Monday, May 16, 2011

Caves, History, Humanity, Herzog

by James Hansen

What is it exactly that is being forgotten in Werner Herzog’s Cave of Forgotten Dreams? Following his recent line of “nature documentaries” (Grizzly Man, Encounters at the End of the World), Herzog locates a strange, uninhabitable place in which he finds traces of unique humanity. Crucial is the idea of forgetfulness which is more present in Cave than the prior documentaries. And it is easy to forget. The humanity in the caves has been temporally displaced by 35,000 years and is, in some sense, unrecoverable.

Scientists and archaeologists speak with educated hypotheses. Herzog uses this model to grant himself leeway to make many of his boldest claims. Are these caves and cave paintings signs of the foundation of the modern human soul? Are the figures in the painting calling out to the present? Art lovers should find this of inherent interest, as art is the thing that crosses the void of time and space between the present day researchers and the mythic man with the crooked pinky finger who has forever left his mark on the cave walls.

Here, we may find the strongest link between Cave and Grizzly Man. If Timothy Treadwell used video and documentary to create a endless archive of his experiences with the grizzlies (and, perhaps, as Seung-Hoon Jeong and Dudley Andrew argue, it becomes a vision of man becoming-animal), history is written not in video, but on the cave walls – the nature of man inscribed in nature itself. What then of animals? Although there are exceptions which Herzog seems more drawn to in Cave, the majority of the paintings are of animals: skulls and ancient footsteps of wolves cover the ground of the caves. The paintings indicate a deep connection and fascination with animals – their movement, shape, and sounds. Is this a sign of a model of the world that Timothy Treadwell dreamed of? Was everything united? And would a permeable conception of history reestablish this supposedly utopian vision?

What can’t be overlooked in this equation, however, is Herzog. To some extent, Cave lets the caves speak for themselves. There are countless, stand-alone images of the paintings calling out to the audience (and in 3D no less!) Still, Herzog – as The Modern Man – plays an essential role. He not only writes Cave’s narrative, carrying with it his oftentimes tiresome, sometimes engaging, musings on art. In his attempts to recover the origin of man, companied with Cave’s mutant coda and a remembrance of Grizzly Man, Herzog brings in a new dose of old modernism. Given its failures, Herzog attempts to overcome this modernist gap. Cave won’t let us forget how rare an opportunity it is for the cave’s to be recorded. This is the last chance for them to be filmed, seen, experienced, and recovered.
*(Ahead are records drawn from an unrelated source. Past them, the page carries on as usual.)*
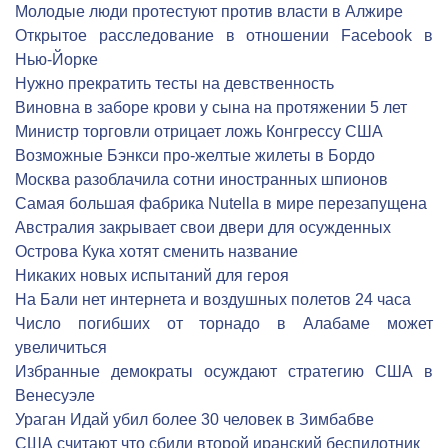
Молодые люди протестуют против власти в Алжире
Открытое расследование в отношении Facebook в
Нью-Йорке
Нужно прекратить тесты на девственность
Виновна в заборе крови у сына на протяжении 5 лет
Министр торговли отрицает ложь Конгрессу США
Возможные Бэнкси про-желтые жилеты в Бордо
Москва разоблачила сотни иностранных шпионов
Самая большая фабрика Nutella в мире перезапущена
Австралия закрывает свои двери для осужденных
Острова Кука хотят сменить название
Никаких новых испытаний для героя
На Бали нет интернета и воздушных полетов 24 часа
Число погибших от торнадо в Алабаме может
увеличиться
Избранные демократы осуждают стратегию США в
Венесуэле
Ураган Идай убил более 30 человек в Зимбабве
США считают что сбили второй иранский беспилотник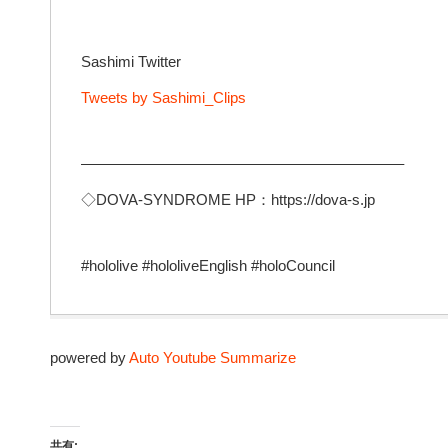
Sashimi Twitter
Tweets by Sashimi_Clips
—————————————————————–
◇DOVA-SYNDROME HP：https://dova-s.jp
#hololive​ #hololiveEnglish​ #holoCouncil
powered by
Auto Youtube Summarize
共有: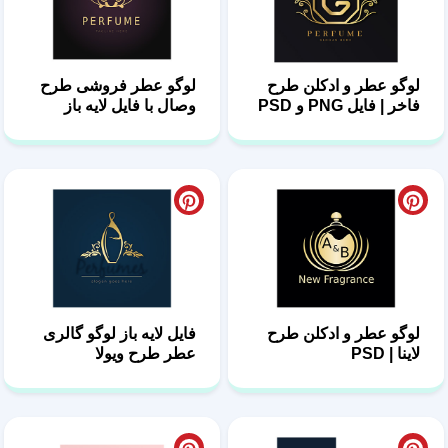
لوگو عطر و ادکلن طرح
لوگو عطر فروشی طرح
فاخر | فایل PNG و PSD
وصال با فایل لایه باز
لوگو عطر و ادکلن طرح
فایل لایه باز لوگو گالری
لاینا | PSD
عطر طرح ویولا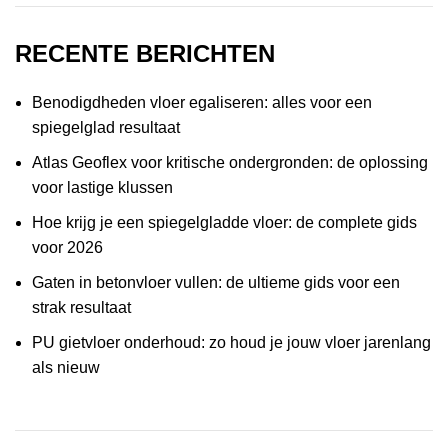
RECENTE BERICHTEN
Benodigdheden vloer egaliseren: alles voor een
spiegelglad resultaat
Atlas Geoflex voor kritische ondergronden: de oplossing
voor lastige klussen
Hoe krijg je een spiegelgladde vloer: de complete gids
voor 2026
Gaten in betonvloer vullen: de ultieme gids voor een
strak resultaat
PU gietvloer onderhoud: zo houd je jouw vloer jarenlang
als nieuw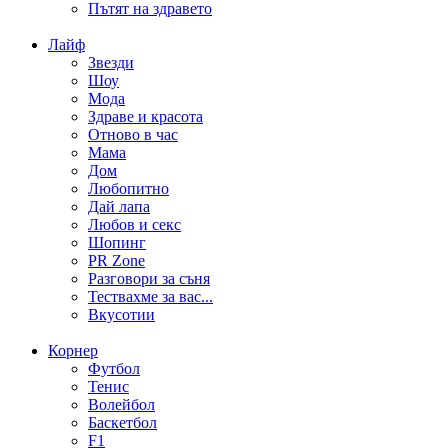
Пътят на здравето
Лайф
Звезди
Шоу
Мода
Здраве и красота
Отново в час
Мама
Дом
Любопитно
Дай лапа
Любов и секс
Шопинг
PR Zone
Разговори за съня
Тествахме за вас...
Вкусотии
Корнер
Футбол
Тенис
Волейбол
Баскетбол
F1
With Cave, Herzog reenacts Treadwell’s archival process as a means of capturing this fleeting place, space, and moment – a moment when recovery and origin appear possible.

Nonetheless, Herzog, in his brief coda, wipes out the aura crafted throughout Cave and turns us again toward a rehash Grizzly Man. Power plants suggest a transformation of humanity into contemporary mutants. If Grizzly Man captures a uniquely modern encounter with the violence of nature, then perhaps this is what is being forgotten – or, at least, what has changed. As humanities bond with nature has broken down, violence overtakes both nature and man. The violence of nature cedes to a nature of violence. Humanity has forgotten nature and, in so doing, has transmuted into a version of our own forgotten selves.

Yet even if the caves call to us from the past, Herzog wags his finger at the audience for not listening to them and puts himself in the place to be the man who hears. The power is placed in the creator and crafter of all images, whether an ancient man, Timothy Treadwell, or Werner Herzog. Herzog’s call for permeable history and interaction with the paintings, however, splits from this sense of grand arbiters of humanity. Is democratic, unified humanity to be celebrated by the trumpeting of a single man? Herzog interjects himself into the caves (and into his movie) too far and runs counter to his own method. It nearly becomes the mark of a man who came, saw, recorded, and went, leaving claw marks instead of bread crumbs on the way from the darkness of caves into the bright light of nature. When the researchers asked for silence to let the caves speak for themselves, it might have been best for Herzog to turn down the megaphone.